Gemäß § 303 Abs. 1 AktG analog haben die Gläubiger der beherrschten Gesellschaft nach Beendigung des Beherrschungsvertrages einen Anspruch gegen die Obergesellschaft auf Sicherheitsleistung.[9] Nach Fortfall des Unternehmensvertrages kann die Regelung des § 302 AktG den Fortbestand der Gesellschaft nicht mehr sicherstellen, so dass die Ansprüche der Gläubiger beispielsweise gefährdet sind, wenn die beherrschte GmbH mit einer nicht ausreichenden Liquidität in die Unabhängigkeit entlassen wird.[10] Die Gläubiger müssen sich innerhalb von sechs Monaten bei der Obergesellschaft melden, nachdem die Eintragung der Beendigung des Unternehmensvertrages im Handelsregister bekannt gemacht wurde, und dabei insbesondere angeben, in welcher Höhe Sicherheit geleistet werden soll.[11]

[1] Koppensteiner, in KK-AktG, Vorb. § 300 Rn. 1.
[2] Liebscher, in MüKo-GmbHG, Anh. § 13 Rn. 852 f.
[3] Liebscher, in MüKo-GmbHG, Anh. § 13 Rn. 860 und 907 m. w. N.
[4] BGH, Urteil v. 11.10.1999, II ZR 120/98, BGHZ 142 S. 382, 385 ff.; Schubert, in Heidel, AktR, § 302 AktG Rn. 24.
[5] BGH, Urteil v. 10.7.2006, II ZR 238/04, NJW 2006 S. 3279 ff.; näher dazu Goette, DStR 2006, S. 2132, 2139 f.
[7] Koch, in Hüffer/Koch, AktG, § 302 Rn. 24 m. w. N.
[8] Schubert, in Heidel, AktR, § 302 AktG Rn. 26 m. w. N.;/Beurskens, in Baumbach/Hueck, KonzernR, Rn. 123.
[9] Es gelten die §§ 232ff.
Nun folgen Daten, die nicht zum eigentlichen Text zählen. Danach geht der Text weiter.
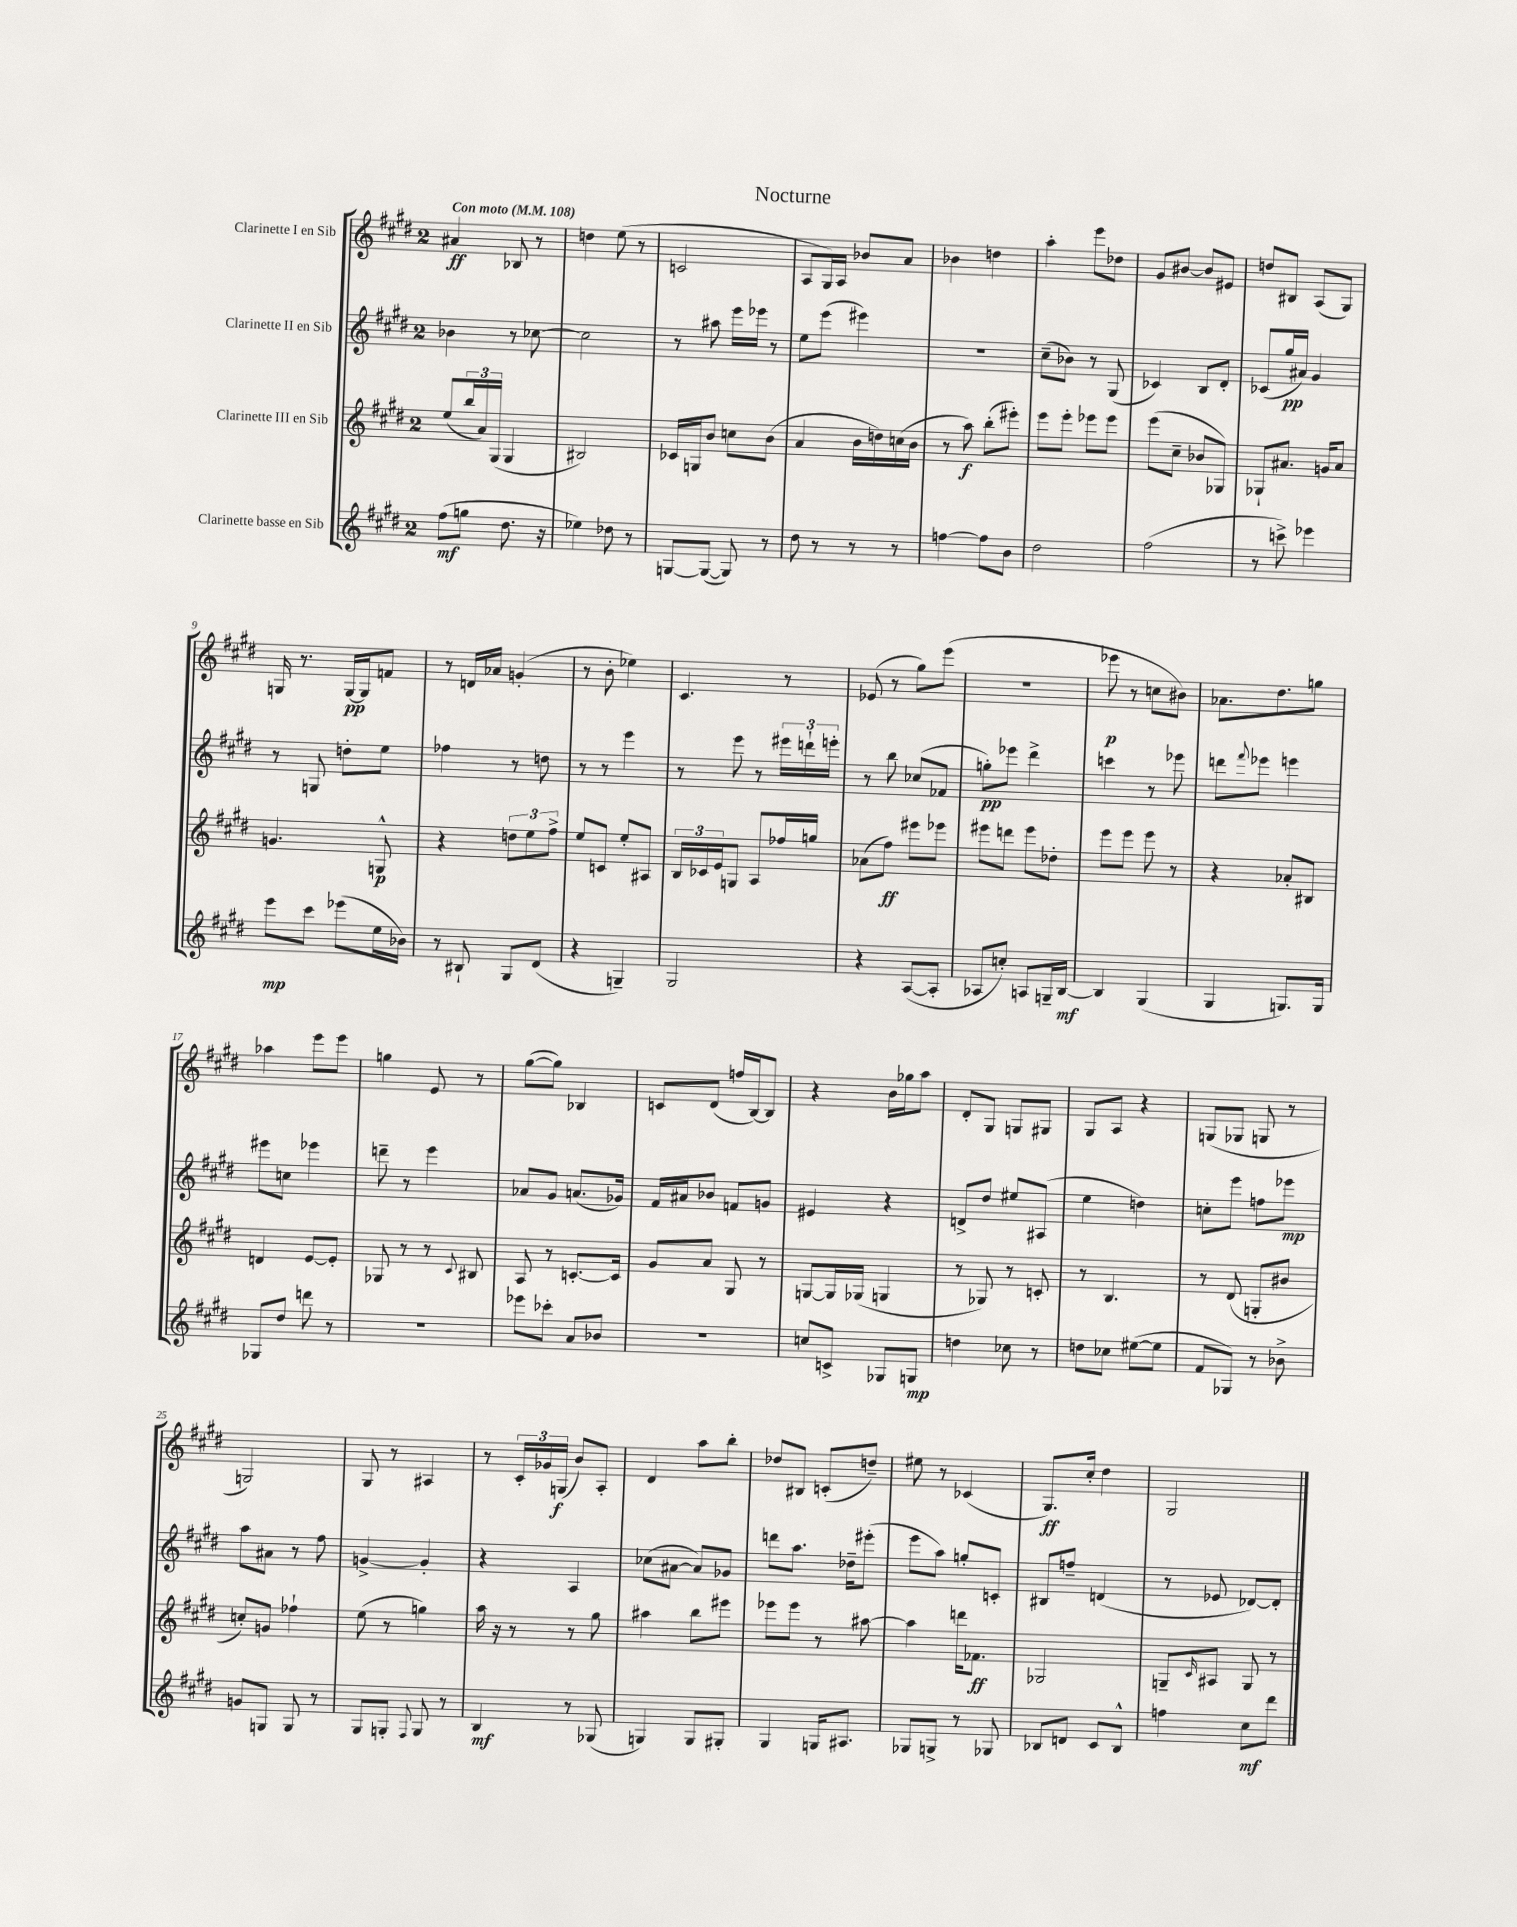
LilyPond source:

\header { title = "Nocturne" }
<<
\new StaffGroup <<
\new Staff = "s0" \with { instrumentName = "Clarinette I en Sib" } {
    \clef treble \key e \major \once \override Staff.TimeSignature.style = #'single-digit \time 2/4 \tempo "Con moto" 4 = 108
    ais'4\ff bes8 r8 |
    d''4 e''8( r8 |
    c'2 |
    a8 gis16) a16 bes'8 a'8 |
    bes'4 d''4 |
    a''4-. e'''8 des''8 |
    gis'8 bis'8~ bis'8 eis'8 |
    d''8 bis8 a8( gis8) |
    g16 r8. g16~\pp g16 f'8 |
    r8 d'16 aes'16 g'4-.( |
    r8 b'8-. ees''4) |
    cis'4. r8 |
    ees'8( r8 gis''8) e'''8( |
    r2 |
    ees'''8\p r8 c''8 bis'8) |
    aes'8. dis''8. g''8 |
    aes''4 e'''8 e'''8 |
    g''4 e'8 r8 |
    gis''8~( gis''8) bes4 |
    c'8 dis'8( f''16 b16~) b8 |
    r4 b'16 ges''16 a''8 |
    dis'8-. gis8 g8 gis8 |
    gis8 a8 r4 |
    g8( ges8 g8 r8 |
    g2) |
    gis8 r8 ais4 |
    r8 \tuplet 3/2 { cis'16-. ges'16 g16\f( } b'8) a8-. |
    dis'4 a''8 b''8-. |
    des''8 bis8 c'8-.( d''8--) |
    eis''8 r8 ces'4( |
    gis8.\ff) cis''16-. dis''4 |
    gis2 \bar "|." |
}
\new Staff = "s1" \with { instrumentName = "Clarinette II en Sib" } {
    \clef treble \key e \major \once \override Staff.TimeSignature.style = #'single-digit \time 2/4
    bes'4 r8 ces''8~ |
    ces''2 |
    r8 ais''8 e'''16 ees'''16 r8 |
    e''8 e'''8( eis'''4) |
    R2 |
    cis''8--( bes'8) r8 gis8( |
    ces'4) b8 dis'8-. |
    ces'8( gis''16\pp ais'16) gis'4 |
    r8 g8 d''8-. e''8 |
    fes''4 r8 d''8 |
    r8 r8 e'''4 |
    r8 e'''8 r8 \tuplet 3/2 { eis'''16 d'''16-! e'''16-. } |
    r8 b''8 ces''8( fes'8 |
    g''8-.\pp) ees'''8 dis'''4-> |
    c'''4 r8 ees'''8 |
    d'''8 \appoggiatura { fis'''8 } ees'''8 e'''4 |
    eis'''8 c''8 ees'''4 |
    d'''8-- r8 e'''4 |
    aes'8 gis'8 a'8.( ges'16) |
    fis'16 ais'16 bes'8 f'8 g'8 |
    eis'4 r4 |
    d'8-> dis''8 eis''8 ais8( |
    e''4 d''4) |
    c''8-. e'''8 f''8 ees'''8\mp |
    a''8 ais'8 r8 fis''8 |
    g'4~-> g'4-. |
    r4 a4 |
    ces''8( ais'8~ ais'8) ges'8 |
    d'''8 a''8. des''16-- eis'''8-.( |
    e'''8 a''8) g''8-. c'8-. |
    bis8 f''8-- d'4( |
    r8 ees'8 des'8~) des'8-. \bar "|." |
}
\new Staff = "s2" \with { instrumentName = "Clarinette III en Sib" } {
    \clef treble \key e \major \once \override Staff.TimeSignature.style = #'single-digit \time 2/4
    e''8( \tuplet 3/2 { b''16 a'16) gis16( } gis4 |
    bis2) |
    ces'16 g16 b'8 c''8 b'8( |
    a'4 b'16 d''16) c''16( b'16 |
    r8 a''8\f) b''8-.( eis'''8-.) |
    e'''8 e'''8-. ees'''8 ees'''8 |
    e'''8( cis''8-- bes'8 ges8) |
    ges8-! ais'8. g'16 ais'8 |
    g'4. g8-^\p |
    r4 \tuplet 3/2 { d''8 e''8 fis''8-> } |
    e''8 c'8 e''8-. ais8 |
    \tuplet 3/2 { b16 ces'16 e'16 } g8 a8 fes''16 g''16 |
    aes'8( fis''8\ff) eis'''8 ees'''8 |
    eis'''8 d'''8 eis'''8 des''8-. |
    e'''8 e'''8 e'''8 r8 |
    r4 aes'8-. bis8 |
    d'4 e'8~ e'8-. |
    ges8 r8 r8 \appoggiatura { cis'8 } bis8 |
    a8 r8 c'8.~-. c'16 |
    gis'8 a'8 gis8 r8 |
    g8~ g16 ges16( g4 |
    r8 ges8) r8 c'8-. |
    r8 b4. |
    r8 dis'8( g8-. bis'8 |
    c''8-.) g'8 fes''4-! |
    e''8( r8 g''4) |
    a''16 r16 r8 r8 gis''8 |
    ais''4 b''8 eis'''8 |
    ees'''8 ees'''8 r8 ais''8~ |
    ais''4 d'''16 fes'8.\ff |
    ges2 |
    g8-- \grace { cis'16 } ais8 g8 r8 \bar "|." |
}
\new Staff = "s3" \with { instrumentName = "Clarinette basse en Sib" } {
    \clef treble \key e \major \once \override Staff.TimeSignature.style = #'single-digit \time 2/4
    fis''8\mf( g''8 dis''8. r16 |
    ees''4) des''8 r8 |
    g8~ g8~( g8) r8 |
    dis''8 r8 r8 r8 |
    f''4~ f''8 b'8 |
    dis''2 |
    fis''2( |
    r8 c'''8->) ees'''4 |
    e'''8\mp cis'''8 ees'''8( e''16 bes'16) |
    r8 bis8-! gis8 dis'8( |
    r4 g4--) |
    gis2 |
    r4 a8~( a8-. |
    aes8 c''8-.) a8 g16-- b16~\mf |
    b4 gis4( |
    gis4 g8.) g16 |
    ges8 dis''8 d'''8 r8 |
    r2 |
    ees'''8 ces'''8-. a'8 bes'8 |
    R2 |
    c''8 c'8-> ges8 g8\mp |
    d''4 ces''8 r8 |
    d''8 ces''8 eis''8~( eis''8 |
    fis'8 ges8) r8 bes'8-> |
    g'8 g8 g8 r8 |
    gis8 g8-. \appoggiatura { fis8 } g8 r8 |
    b4\mf r8 ges8( |
    g4) g8 gis8-. |
    gis4 g16 ais8. |
    ges8 g8-> r8 ges8 |
    bes8 d'8 cis'8 bes8-^ |
    f''4 cis''8\mf dis'''8 \bar "|." |
}
>>
>>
BGB; außerdem kann sich das herrschende Unternehmen für die Sicherheit nach § 303 Abs. 3 AktG verbürgen; Veil, in Spindler/Stilz, AktG, § 303 Rn. 20. Zur (analogen) Anwendung von § 303 Abs. 1 AktG im mehrstufigen Konzern vgl. Leinekugel/Winstel, AG 2012, S. 389, 394.
[10] Koppensteiner, in KK-AktG, § 303 Rn. 2.
[11] Koch, in Hüffer/Koch, AktG, § 303 Rn. 5.